Exercise description:
Repeat the listing below line for line, exactly as shown.

———

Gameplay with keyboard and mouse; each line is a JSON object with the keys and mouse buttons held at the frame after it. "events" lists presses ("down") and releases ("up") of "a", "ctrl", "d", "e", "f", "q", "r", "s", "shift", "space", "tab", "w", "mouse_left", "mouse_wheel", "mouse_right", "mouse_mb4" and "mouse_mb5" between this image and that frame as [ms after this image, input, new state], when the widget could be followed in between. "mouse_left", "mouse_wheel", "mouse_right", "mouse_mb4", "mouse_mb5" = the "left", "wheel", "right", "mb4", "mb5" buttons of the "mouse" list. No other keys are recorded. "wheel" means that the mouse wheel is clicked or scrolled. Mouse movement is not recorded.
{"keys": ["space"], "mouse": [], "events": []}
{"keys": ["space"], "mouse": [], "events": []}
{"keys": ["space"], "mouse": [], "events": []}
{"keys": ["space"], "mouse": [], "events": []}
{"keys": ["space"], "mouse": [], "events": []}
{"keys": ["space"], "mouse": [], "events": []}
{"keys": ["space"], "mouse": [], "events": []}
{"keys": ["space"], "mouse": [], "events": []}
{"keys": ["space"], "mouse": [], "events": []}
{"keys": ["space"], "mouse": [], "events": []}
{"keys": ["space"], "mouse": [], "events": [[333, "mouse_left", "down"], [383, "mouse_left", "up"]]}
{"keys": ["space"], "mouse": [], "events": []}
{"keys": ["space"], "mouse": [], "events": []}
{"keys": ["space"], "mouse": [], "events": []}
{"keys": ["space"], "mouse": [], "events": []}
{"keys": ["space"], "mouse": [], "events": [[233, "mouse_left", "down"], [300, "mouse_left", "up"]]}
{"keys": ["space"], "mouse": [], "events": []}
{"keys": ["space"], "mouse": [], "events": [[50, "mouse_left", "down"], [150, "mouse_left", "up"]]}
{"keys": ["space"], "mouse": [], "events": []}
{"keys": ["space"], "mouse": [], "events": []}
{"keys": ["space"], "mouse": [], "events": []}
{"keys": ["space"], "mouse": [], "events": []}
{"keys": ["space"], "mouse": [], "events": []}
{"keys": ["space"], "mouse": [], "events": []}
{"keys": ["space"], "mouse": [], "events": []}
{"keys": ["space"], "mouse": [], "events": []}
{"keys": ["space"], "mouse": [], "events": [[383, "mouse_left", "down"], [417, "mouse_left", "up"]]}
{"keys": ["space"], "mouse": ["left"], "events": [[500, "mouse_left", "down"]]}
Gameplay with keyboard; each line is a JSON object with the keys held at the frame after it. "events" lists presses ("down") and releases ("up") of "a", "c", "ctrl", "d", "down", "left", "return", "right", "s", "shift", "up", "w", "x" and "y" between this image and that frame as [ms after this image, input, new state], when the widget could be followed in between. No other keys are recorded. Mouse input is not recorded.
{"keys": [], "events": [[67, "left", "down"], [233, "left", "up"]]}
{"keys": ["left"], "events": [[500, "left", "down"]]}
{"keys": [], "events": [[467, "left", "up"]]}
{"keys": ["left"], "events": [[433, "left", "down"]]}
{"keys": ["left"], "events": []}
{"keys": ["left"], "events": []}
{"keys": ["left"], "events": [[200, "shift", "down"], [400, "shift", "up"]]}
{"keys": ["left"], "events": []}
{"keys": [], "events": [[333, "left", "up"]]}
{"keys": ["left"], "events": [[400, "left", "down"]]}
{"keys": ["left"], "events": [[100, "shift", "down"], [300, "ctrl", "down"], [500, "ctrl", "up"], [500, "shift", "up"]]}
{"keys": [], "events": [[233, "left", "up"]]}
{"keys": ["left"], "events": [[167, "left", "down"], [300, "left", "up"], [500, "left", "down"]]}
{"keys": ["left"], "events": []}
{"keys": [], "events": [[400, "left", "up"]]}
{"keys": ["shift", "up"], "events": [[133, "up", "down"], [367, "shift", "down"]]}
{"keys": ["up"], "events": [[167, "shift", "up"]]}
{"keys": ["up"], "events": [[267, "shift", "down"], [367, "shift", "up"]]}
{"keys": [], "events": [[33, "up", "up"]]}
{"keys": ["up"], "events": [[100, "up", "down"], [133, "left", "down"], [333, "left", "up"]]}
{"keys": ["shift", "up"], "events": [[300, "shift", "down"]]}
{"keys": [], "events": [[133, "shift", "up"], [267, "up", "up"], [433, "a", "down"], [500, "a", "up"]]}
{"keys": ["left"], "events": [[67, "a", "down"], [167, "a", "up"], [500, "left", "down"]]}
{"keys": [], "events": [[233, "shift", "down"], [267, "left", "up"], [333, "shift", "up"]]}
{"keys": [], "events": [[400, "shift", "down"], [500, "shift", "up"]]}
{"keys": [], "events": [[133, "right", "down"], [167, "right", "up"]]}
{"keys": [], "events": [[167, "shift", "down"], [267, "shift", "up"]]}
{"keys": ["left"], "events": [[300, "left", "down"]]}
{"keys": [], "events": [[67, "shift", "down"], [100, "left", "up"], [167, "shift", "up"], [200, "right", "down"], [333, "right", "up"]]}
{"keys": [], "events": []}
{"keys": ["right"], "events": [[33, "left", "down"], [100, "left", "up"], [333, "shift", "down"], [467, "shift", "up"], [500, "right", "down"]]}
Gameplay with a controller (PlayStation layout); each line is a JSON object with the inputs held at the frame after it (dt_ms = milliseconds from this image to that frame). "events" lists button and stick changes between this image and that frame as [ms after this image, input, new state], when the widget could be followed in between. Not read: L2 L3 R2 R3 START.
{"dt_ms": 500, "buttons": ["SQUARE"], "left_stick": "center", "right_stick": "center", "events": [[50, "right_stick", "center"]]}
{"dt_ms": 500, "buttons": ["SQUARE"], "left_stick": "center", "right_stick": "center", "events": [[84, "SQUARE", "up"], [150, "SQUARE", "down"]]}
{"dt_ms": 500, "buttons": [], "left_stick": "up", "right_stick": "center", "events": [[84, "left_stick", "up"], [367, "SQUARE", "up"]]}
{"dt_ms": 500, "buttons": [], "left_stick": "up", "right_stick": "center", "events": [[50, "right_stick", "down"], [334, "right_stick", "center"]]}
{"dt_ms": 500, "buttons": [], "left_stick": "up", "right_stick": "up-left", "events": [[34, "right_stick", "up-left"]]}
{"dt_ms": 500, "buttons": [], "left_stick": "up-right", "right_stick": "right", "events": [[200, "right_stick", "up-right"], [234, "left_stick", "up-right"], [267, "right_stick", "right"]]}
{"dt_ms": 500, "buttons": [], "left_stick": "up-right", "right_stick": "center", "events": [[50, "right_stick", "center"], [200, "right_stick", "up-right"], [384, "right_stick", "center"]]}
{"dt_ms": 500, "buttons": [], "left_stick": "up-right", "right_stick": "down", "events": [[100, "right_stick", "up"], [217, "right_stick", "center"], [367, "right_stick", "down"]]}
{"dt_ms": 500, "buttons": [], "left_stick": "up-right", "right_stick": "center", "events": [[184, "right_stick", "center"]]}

———

Worked solution:
Gameplay with keyboard and mouse; each line is a JSON object with the keys and mouse buttons held at the frame after it. "events" lists presses ("down") and releases ("up") of "a", "ctrl", "d", "e", "f", "q", "r", "s", "shift", "space", "tab", "w", "mouse_left", "mouse_wheel", "mouse_right", "mouse_mb4" and "mouse_mb5" between this image and that frame as [ms after this image, input, new state], when the widget could be followed in between. "mouse_left", "mouse_wheel", "mouse_right", "mouse_mb4", "mouse_mb5" = the "left", "wheel", "right", "mb4", "mb5" buttons of the "mouse" list. No other keys are recorded. "wheel" means that the mouse wheel is clicked or scrolled. Mouse movement is not recorded.
{"keys": ["space"], "mouse": [], "events": []}
{"keys": ["space"], "mouse": [], "events": []}
{"keys": ["space"], "mouse": [], "events": []}
{"keys": ["space"], "mouse": [], "events": []}
{"keys": ["space"], "mouse": [], "events": []}
{"keys": ["space"], "mouse": [], "events": []}
{"keys": ["space"], "mouse": [], "events": []}
{"keys": ["space"], "mouse": [], "events": []}
{"keys": ["space"], "mouse": [], "events": []}
{"keys": ["space"], "mouse": [], "events": []}
{"keys": ["space"], "mouse": [], "events": [[333, "mouse_left", "down"], [383, "mouse_left", "up"]]}
{"keys": ["space"], "mouse": [], "events": []}
{"keys": ["space"], "mouse": [], "events": []}
{"keys": ["space"], "mouse": [], "events": []}
{"keys": ["space"], "mouse": [], "events": []}
{"keys": ["space"], "mouse": [], "events": [[233, "mouse_left", "down"], [300, "mouse_left", "up"]]}
{"keys": ["space"], "mouse": [], "events": []}
{"keys": ["space"], "mouse": [], "events": [[50, "mouse_left", "down"], [150, "mouse_left", "up"]]}
{"keys": ["space"], "mouse": [], "events": []}
{"keys": ["space"], "mouse": [], "events": []}
{"keys": ["space"], "mouse": [], "events": []}
{"keys": ["space"], "mouse": [], "events": []}
{"keys": ["space"], "mouse": [], "events": []}
{"keys": ["space"], "mouse": [], "events": []}
{"keys": ["space"], "mouse": [], "events": []}
{"keys": ["space"], "mouse": [], "events": []}
{"keys": ["space"], "mouse": [], "events": [[383, "mouse_left", "down"], [417, "mouse_left", "up"]]}
{"keys": ["space"], "mouse": ["left"], "events": [[500, "mouse_left", "down"]]}
Gameplay with keyboard; each line is a JSON object with the keys held at the frame after it. "events" lists presses ("down") and releases ("up") of "a", "c", "ctrl", "d", "down", "left", "return", "right", "s", "shift", "up", "w", "x" and "y" between this image and that frame as [ms after this image, input, new state], when the widget could be followed in between. No other keys are recorded. Mouse input is not recorded.
{"keys": [], "events": [[67, "left", "down"], [233, "left", "up"]]}
{"keys": ["left"], "events": [[500, "left", "down"]]}
{"keys": [], "events": [[467, "left", "up"]]}
{"keys": ["left"], "events": [[433, "left", "down"]]}
{"keys": ["left"], "events": []}
{"keys": ["left"], "events": []}
{"keys": ["left"], "events": [[200, "shift", "down"], [400, "shift", "up"]]}
{"keys": ["left"], "events": []}
{"keys": [], "events": [[333, "left", "up"]]}
{"keys": ["left"], "events": [[400, "left", "down"]]}
{"keys": ["left"], "events": [[100, "shift", "down"], [300, "ctrl", "down"], [500, "ctrl", "up"], [500, "shift", "up"]]}
{"keys": [], "events": [[233, "left", "up"]]}
{"keys": ["left"], "events": [[167, "left", "down"], [300, "left", "up"], [500, "left", "down"]]}
{"keys": ["left"], "events": []}
{"keys": [], "events": [[400, "left", "up"]]}
{"keys": ["shift", "up"], "events": [[133, "up", "down"], [367, "shift", "down"]]}
{"keys": ["up"], "events": [[167, "shift", "up"]]}
{"keys": ["up"], "events": [[267, "shift", "down"], [367, "shift", "up"]]}
{"keys": [], "events": [[33, "up", "up"]]}
{"keys": ["up"], "events": [[100, "up", "down"], [133, "left", "down"], [333, "left", "up"]]}
{"keys": ["shift", "up"], "events": [[300, "shift", "down"]]}
{"keys": [], "events": [[133, "shift", "up"], [267, "up", "up"], [433, "a", "down"], [500, "a", "up"]]}
{"keys": ["left"], "events": [[67, "a", "down"], [167, "a", "up"], [500, "left", "down"]]}
{"keys": [], "events": [[233, "shift", "down"], [267, "left", "up"], [333, "shift", "up"]]}
{"keys": [], "events": [[400, "shift", "down"], [500, "shift", "up"]]}
{"keys": [], "events": [[133, "right", "down"], [167, "right", "up"]]}
{"keys": [], "events": [[167, "shift", "down"], [267, "shift", "up"]]}
{"keys": ["left"], "events": [[300, "left", "down"]]}
{"keys": [], "events": [[67, "shift", "down"], [100, "left", "up"], [167, "shift", "up"], [200, "right", "down"], [333, "right", "up"]]}
{"keys": [], "events": []}
{"keys": ["right"], "events": [[33, "left", "down"], [100, "left", "up"], [333, "shift", "down"], [467, "shift", "up"], [500, "right", "down"]]}
Gameplay with a controller (PlayStation layout); each line is a JSON object with the inputs held at the frame after it (dt_ms = milliseconds from this image to that frame). "events" lists button and stick changes between this image and that frame as [ms after this image, input, new state], when the widget could be followed in between. Not read: L2 L3 R2 R3 START.
{"dt_ms": 500, "buttons": ["SQUARE"], "left_stick": "center", "right_stick": "center", "events": [[50, "right_stick", "center"]]}
{"dt_ms": 500, "buttons": ["SQUARE"], "left_stick": "center", "right_stick": "center", "events": [[84, "SQUARE", "up"], [150, "SQUARE", "down"]]}
{"dt_ms": 500, "buttons": [], "left_stick": "up", "right_stick": "center", "events": [[84, "left_stick", "up"], [367, "SQUARE", "up"]]}
{"dt_ms": 500, "buttons": [], "left_stick": "up", "right_stick": "center", "events": [[50, "right_stick", "down"], [334, "right_stick", "center"]]}
{"dt_ms": 500, "buttons": [], "left_stick": "up", "right_stick": "up-left", "events": [[34, "right_stick", "up-left"]]}
{"dt_ms": 500, "buttons": [], "left_stick": "up-right", "right_stick": "right", "events": [[200, "right_stick", "up-right"], [234, "left_stick", "up-right"], [267, "right_stick", "right"]]}
{"dt_ms": 500, "buttons": [], "left_stick": "up-right", "right_stick": "center", "events": [[50, "right_stick", "center"], [200, "right_stick", "up-right"], [384, "right_stick", "center"]]}
{"dt_ms": 500, "buttons": [], "left_stick": "up-right", "right_stick": "down", "events": [[100, "right_stick", "up"], [217, "right_stick", "center"], [367, "right_stick", "down"]]}
{"dt_ms": 500, "buttons": [], "left_stick": "up-right", "right_stick": "center", "events": [[184, "right_stick", "center"]]}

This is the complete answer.